Entries drawn from a collection
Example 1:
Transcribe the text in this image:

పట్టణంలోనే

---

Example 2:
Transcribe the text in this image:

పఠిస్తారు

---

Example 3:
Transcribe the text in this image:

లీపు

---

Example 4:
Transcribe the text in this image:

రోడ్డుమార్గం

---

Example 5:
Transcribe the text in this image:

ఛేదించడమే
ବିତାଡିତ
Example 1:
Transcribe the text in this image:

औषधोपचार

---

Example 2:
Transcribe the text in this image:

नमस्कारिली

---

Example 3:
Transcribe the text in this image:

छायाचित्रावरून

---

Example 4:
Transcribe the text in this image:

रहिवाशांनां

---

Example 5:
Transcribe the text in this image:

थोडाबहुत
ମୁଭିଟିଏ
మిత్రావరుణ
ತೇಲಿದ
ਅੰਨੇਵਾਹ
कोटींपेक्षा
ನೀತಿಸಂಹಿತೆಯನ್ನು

Your task: Copy every word in the records above character for character, in the same order.

Task answer:
Example 1:
Transcribe the text in this image:

పట్టణంలోనే

---

Example 2:
Transcribe the text in this image:

పఠిస్తారు

---

Example 3:
Transcribe the text in this image:

లీపు

---

Example 4:
Transcribe the text in this image:

రోడ్డుమార్గం

---

Example 5:
Transcribe the text in this image:

ఛేదించడమే
ବିତାଡିତ
Example 1:
Transcribe the text in this image:

औषधोपचार

---

Example 2:
Transcribe the text in this image:

नमस्कारिली

---

Example 3:
Transcribe the text in this image:

छायाचित्रावरून

---

Example 4:
Transcribe the text in this image:

रहिवाशांनां

---

Example 5:
Transcribe the text in this image:

थोडाबहुत
ମୁଭିଟିଏ
మిత్రావరుణ
ತೇಲಿದ
ਅੰਨੇਵਾਹ
कोटींपेक्षा
ನೀತಿಸಂಹಿತೆಯನ್ನು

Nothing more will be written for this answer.